The first thing I learned from my graph drawing peers was to minimize stress. Not necessarily in the sense of work (which doesn’t work anyway while being a PhD student), but for graph layouting. Stress majorization is actually an optimization strategy used in multidimensional scaling where the goal is to minimize the so-called stress function defined as \[ \sigma(X)=\sum_{i<j} w_{ij}(\delta_{ij}-d_{ij})^2, \] where \(w_{ij} \geq 0\) is a weight between a pair of points \((i,j)\) , \(d_{ij}\) is the geodesic distance between \(i\) and \(j\) and \(\delta _{ij}\) is the euclidean distance of coordinates \(X_i\) and \(X_j\). By minimizing stress, we thus seek to find cartesian coordinates for each node so that the euclidean distance is as close as possible to the geodesic distance. If you are interested in more technical details, please see the original contribution by Gansner et al..

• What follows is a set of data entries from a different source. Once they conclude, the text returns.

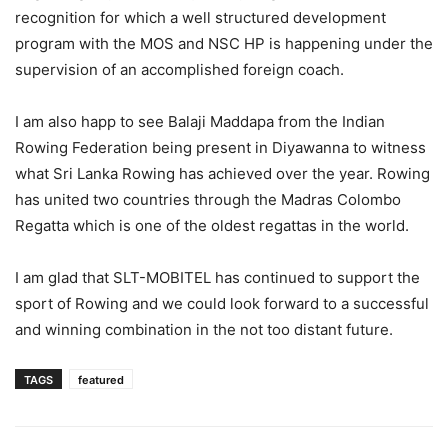
recognition for which a well structured development
program with the MOS and NSC HP is happening under the
supervision of an accomplished foreign coach.
I am also happ to see Balaji Maddapa from the Indian
Rowing Federation being present in Diyawanna to witness
what Sri Lanka Rowing has achieved over the year. Rowing
has united two countries through the Madras Colombo
Regatta which is one of the oldest regattas in the world.
I am glad that SLT-MOBITEL has continued to support the
sport of Rowing and we could look forward to a successful
and winning combination in the not too distant future.
TAGS
featured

Implementation with Rcpp and the smglr package

I implemented stress majorization with Rcpp. While the code is not that involved, it still is a bit lengthy. I created a very rudimentary R package containing the stress majorization graph layout algorithm, which is available via github.

# devtools::install_github("schochastics/smglr")
library(smglr)

So what does our benchmark network look like using stress majorization?

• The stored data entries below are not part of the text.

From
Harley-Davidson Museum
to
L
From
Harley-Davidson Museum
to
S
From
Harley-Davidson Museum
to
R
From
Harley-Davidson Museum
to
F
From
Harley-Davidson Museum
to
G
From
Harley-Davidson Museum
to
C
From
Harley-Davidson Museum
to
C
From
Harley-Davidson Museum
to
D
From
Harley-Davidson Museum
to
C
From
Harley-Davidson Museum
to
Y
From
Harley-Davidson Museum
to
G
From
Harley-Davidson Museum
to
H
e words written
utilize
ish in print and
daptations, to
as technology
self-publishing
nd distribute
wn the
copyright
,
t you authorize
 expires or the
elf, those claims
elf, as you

l <- stress_majorization(g)

ggraph(g,layout="manual",node.positions=data.frame(x=l[,1],y=l[,2]))+
  geom_edge_link(width=0.2,colour="grey")+
  geom_node_point(col="black",size=0.3)+
  theme_graph()

In my opinion, this looks definitely better than any of the layouts before.

More examples

Here are two more examples to convince you of stress based layouts (always the right one).

# preferential attachment
pa <- sample_pa(1000,1,1,directed = F)

ggraph(pa)+
  geom_edge_link(width=0.2,colour="grey")+
  geom_node_point(col="black",size=0.3)+
  theme_graph() -> p1


l <- stress_majorization(pa)
ggraph(pa,layout="manual",node.positions=data.frame(x=l[,1],y=l[,2]))+
  geom_edge_link(width=0.2,colour="grey")+
  geom_node_point(col="black",size=0.3)+
  theme_graph()-> p2

p1+p2

# yeast protein interactions from igraphdata (only biggest component)
data(yeast)
comps <- components(yeast)
bcomp <- which.max(comps$csize)
yeast <- induced_subgraph(yeast,comps$membership==bcomp)

ggraph(yeast)+
  geom_edge_link(width=0.2,colour="grey")+
  geom_node_point(col="black",size=0.3)+
  theme_graph() -> p1


l <- stress_majorization(yeast)
ggraph(yeast,layout="manual",node.positions=data.frame(x=l[,1],y=l[,2]))+
  geom_edge_link(width=0.2,colour="grey")+
  geom_node_point(col="black",size=0.3)+
  theme_graph()-> p2

p1+p2

Caveats

Stress majorization produces nice layouts, is deterministic and easy to implement. The downside is, that it is rather slow for large networks (I also partially blame my implementation for that). But there is also a way out of that problem. Former colleagues of mine published a sparse stress model which allows stress based layouting for really large graphs. The java code can be found on github. Also, keep an eye out for an R package called visone3 which will, among other things, also allow for stress based layouts.